Task: Report each line of the records where "right" occurs.

[Source data]

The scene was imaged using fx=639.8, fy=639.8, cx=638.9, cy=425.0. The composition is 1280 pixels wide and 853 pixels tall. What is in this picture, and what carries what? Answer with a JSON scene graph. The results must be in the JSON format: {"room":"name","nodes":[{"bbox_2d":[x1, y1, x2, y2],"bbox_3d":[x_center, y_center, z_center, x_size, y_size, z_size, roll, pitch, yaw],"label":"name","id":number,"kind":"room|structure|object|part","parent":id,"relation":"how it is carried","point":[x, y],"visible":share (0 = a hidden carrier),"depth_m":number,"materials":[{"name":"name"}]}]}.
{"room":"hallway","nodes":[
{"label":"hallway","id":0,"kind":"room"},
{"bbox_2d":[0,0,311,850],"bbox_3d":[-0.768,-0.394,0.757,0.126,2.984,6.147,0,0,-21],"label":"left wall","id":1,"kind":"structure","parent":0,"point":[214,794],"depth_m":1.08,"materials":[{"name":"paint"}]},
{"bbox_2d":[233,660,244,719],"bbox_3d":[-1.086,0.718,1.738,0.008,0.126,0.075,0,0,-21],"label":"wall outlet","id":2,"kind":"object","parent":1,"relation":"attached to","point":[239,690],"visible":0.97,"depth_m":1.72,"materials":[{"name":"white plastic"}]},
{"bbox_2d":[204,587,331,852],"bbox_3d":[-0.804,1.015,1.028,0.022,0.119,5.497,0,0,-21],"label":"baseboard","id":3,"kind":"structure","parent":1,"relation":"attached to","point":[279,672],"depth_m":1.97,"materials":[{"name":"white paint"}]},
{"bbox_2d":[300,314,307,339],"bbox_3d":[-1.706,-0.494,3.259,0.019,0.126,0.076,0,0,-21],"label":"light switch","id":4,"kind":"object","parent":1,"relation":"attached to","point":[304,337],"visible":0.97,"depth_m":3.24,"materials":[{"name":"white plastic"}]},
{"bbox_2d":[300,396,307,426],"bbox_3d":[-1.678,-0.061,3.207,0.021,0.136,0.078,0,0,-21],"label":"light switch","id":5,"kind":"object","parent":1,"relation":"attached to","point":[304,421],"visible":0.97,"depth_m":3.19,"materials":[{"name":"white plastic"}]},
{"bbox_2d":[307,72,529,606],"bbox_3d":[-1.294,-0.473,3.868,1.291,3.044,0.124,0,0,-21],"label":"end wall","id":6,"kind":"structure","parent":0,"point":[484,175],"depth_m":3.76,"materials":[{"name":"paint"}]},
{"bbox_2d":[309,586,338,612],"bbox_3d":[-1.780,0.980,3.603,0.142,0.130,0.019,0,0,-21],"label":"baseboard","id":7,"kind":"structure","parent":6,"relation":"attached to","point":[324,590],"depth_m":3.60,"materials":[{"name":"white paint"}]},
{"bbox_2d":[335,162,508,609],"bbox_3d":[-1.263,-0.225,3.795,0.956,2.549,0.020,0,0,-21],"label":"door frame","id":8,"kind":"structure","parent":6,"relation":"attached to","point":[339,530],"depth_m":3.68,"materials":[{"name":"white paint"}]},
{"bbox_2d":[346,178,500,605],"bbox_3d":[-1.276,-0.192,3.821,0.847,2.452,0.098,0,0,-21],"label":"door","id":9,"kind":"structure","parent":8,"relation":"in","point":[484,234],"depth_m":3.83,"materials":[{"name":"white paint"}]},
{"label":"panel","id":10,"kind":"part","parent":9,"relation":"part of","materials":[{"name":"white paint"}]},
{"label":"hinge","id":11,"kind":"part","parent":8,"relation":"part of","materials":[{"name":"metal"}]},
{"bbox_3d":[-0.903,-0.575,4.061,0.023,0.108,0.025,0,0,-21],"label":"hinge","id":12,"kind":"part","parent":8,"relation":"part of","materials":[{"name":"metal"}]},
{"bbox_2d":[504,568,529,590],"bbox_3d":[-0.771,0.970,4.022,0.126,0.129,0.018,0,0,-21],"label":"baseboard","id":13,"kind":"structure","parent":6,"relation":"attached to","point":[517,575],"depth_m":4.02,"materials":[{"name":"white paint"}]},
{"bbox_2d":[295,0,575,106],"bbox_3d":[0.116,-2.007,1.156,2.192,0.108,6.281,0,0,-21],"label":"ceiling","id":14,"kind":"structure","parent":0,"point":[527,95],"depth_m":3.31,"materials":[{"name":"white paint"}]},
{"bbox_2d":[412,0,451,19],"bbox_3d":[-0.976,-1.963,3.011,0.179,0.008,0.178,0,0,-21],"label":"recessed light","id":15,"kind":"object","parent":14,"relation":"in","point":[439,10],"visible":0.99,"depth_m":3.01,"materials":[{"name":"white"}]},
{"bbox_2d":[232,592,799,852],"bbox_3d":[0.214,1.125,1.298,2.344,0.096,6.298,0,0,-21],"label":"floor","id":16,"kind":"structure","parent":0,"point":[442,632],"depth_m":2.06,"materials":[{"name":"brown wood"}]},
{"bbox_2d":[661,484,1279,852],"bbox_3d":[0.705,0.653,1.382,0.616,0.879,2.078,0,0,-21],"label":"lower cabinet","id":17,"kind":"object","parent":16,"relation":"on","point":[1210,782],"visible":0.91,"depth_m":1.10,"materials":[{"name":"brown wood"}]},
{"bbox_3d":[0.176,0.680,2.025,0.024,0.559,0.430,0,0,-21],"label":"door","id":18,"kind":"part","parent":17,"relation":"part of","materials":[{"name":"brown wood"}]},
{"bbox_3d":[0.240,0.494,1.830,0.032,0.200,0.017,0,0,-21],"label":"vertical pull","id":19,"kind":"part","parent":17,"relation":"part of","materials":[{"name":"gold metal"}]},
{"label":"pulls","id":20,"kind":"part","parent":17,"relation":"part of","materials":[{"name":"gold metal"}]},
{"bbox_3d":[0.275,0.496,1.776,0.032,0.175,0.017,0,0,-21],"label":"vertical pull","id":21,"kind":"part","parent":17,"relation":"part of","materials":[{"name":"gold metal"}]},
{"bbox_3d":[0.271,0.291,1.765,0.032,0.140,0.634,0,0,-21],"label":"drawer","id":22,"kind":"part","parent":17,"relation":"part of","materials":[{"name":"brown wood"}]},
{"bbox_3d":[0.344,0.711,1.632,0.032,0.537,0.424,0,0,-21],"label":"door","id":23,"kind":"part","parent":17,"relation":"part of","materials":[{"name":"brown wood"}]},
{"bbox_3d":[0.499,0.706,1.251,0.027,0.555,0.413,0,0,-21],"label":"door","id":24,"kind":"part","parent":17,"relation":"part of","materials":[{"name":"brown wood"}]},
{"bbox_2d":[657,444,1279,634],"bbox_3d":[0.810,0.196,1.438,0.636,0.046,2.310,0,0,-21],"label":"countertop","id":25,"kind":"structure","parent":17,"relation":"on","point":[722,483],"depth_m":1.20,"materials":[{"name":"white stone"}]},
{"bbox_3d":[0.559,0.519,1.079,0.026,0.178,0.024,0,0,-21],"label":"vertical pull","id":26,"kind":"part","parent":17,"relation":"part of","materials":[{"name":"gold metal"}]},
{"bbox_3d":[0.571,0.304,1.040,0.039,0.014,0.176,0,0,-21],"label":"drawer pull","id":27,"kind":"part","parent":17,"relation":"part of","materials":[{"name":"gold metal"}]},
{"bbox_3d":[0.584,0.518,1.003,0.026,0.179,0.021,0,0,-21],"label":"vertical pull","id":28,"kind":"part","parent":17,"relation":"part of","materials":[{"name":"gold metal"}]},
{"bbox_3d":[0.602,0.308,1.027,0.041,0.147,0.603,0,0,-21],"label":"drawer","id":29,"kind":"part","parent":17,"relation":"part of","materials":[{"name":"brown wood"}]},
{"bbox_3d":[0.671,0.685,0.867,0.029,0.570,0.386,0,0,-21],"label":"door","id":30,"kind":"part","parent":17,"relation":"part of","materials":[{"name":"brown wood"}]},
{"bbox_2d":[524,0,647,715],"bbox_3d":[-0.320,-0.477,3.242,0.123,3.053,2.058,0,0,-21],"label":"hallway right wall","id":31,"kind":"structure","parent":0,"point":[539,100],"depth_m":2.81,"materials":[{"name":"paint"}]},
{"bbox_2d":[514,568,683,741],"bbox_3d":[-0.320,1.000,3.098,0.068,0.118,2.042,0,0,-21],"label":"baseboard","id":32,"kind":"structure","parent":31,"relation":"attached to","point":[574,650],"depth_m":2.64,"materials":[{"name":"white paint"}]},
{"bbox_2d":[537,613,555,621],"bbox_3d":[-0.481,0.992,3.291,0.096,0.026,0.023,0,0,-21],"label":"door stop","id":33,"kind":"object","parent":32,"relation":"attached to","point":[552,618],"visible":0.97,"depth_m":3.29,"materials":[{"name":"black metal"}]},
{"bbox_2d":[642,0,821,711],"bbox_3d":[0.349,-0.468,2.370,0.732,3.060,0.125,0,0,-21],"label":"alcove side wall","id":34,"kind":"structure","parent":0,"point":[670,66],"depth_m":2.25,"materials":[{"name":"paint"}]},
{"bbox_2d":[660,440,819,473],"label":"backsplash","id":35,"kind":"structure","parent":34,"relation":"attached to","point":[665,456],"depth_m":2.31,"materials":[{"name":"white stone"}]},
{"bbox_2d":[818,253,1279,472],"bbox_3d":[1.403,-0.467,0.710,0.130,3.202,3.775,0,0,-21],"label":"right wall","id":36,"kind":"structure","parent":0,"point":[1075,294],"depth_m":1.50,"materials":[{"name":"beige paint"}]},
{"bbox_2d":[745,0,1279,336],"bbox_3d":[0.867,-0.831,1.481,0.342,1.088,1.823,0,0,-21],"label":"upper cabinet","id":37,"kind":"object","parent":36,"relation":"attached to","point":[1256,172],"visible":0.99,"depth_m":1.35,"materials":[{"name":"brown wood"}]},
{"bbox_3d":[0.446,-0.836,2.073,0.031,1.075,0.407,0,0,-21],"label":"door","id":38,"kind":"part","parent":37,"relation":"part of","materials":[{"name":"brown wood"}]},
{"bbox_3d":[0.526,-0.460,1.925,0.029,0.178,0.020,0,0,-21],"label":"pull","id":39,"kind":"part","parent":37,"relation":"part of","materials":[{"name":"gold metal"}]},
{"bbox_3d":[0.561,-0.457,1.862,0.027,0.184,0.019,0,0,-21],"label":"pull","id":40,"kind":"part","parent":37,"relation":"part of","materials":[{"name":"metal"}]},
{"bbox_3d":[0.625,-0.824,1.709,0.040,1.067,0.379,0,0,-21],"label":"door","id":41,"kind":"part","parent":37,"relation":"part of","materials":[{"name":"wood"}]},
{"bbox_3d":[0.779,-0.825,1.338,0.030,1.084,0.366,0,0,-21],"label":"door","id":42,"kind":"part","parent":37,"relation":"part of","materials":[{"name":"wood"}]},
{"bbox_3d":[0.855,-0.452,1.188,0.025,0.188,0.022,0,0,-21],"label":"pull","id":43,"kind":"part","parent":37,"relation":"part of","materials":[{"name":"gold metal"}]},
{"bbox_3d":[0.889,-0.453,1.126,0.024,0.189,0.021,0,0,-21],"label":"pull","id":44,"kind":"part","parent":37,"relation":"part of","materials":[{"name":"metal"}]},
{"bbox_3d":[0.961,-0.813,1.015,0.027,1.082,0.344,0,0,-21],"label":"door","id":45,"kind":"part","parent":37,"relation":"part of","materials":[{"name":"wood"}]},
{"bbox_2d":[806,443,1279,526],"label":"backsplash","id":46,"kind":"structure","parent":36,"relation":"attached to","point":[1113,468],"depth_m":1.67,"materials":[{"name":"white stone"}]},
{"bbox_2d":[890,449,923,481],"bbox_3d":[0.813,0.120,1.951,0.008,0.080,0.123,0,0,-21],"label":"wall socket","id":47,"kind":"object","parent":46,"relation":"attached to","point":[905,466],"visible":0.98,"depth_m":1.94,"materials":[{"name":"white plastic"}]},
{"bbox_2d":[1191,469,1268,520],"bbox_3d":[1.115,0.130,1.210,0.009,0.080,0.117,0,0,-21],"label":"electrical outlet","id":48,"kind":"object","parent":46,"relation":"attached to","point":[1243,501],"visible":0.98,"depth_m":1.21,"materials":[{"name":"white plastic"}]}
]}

Output below:
{"bbox_2d":[524,0,647,715],"bbox_3d":[-0.320,-0.477,3.242,0.123,3.053,2.058,0,0,-21],"label":"hallway right wall","id":31,"kind":"structure","parent":0,"point":[539,100],"depth_m":2.81,"materials":[{"name":"paint"}]},
{"bbox_2d":[818,253,1279,472],"bbox_3d":[1.403,-0.467,0.710,0.130,3.202,3.775,0,0,-21],"label":"right wall","id":36,"kind":"structure","parent":0,"point":[1075,294],"depth_m":1.50,"materials":[{"name":"beige paint"}]},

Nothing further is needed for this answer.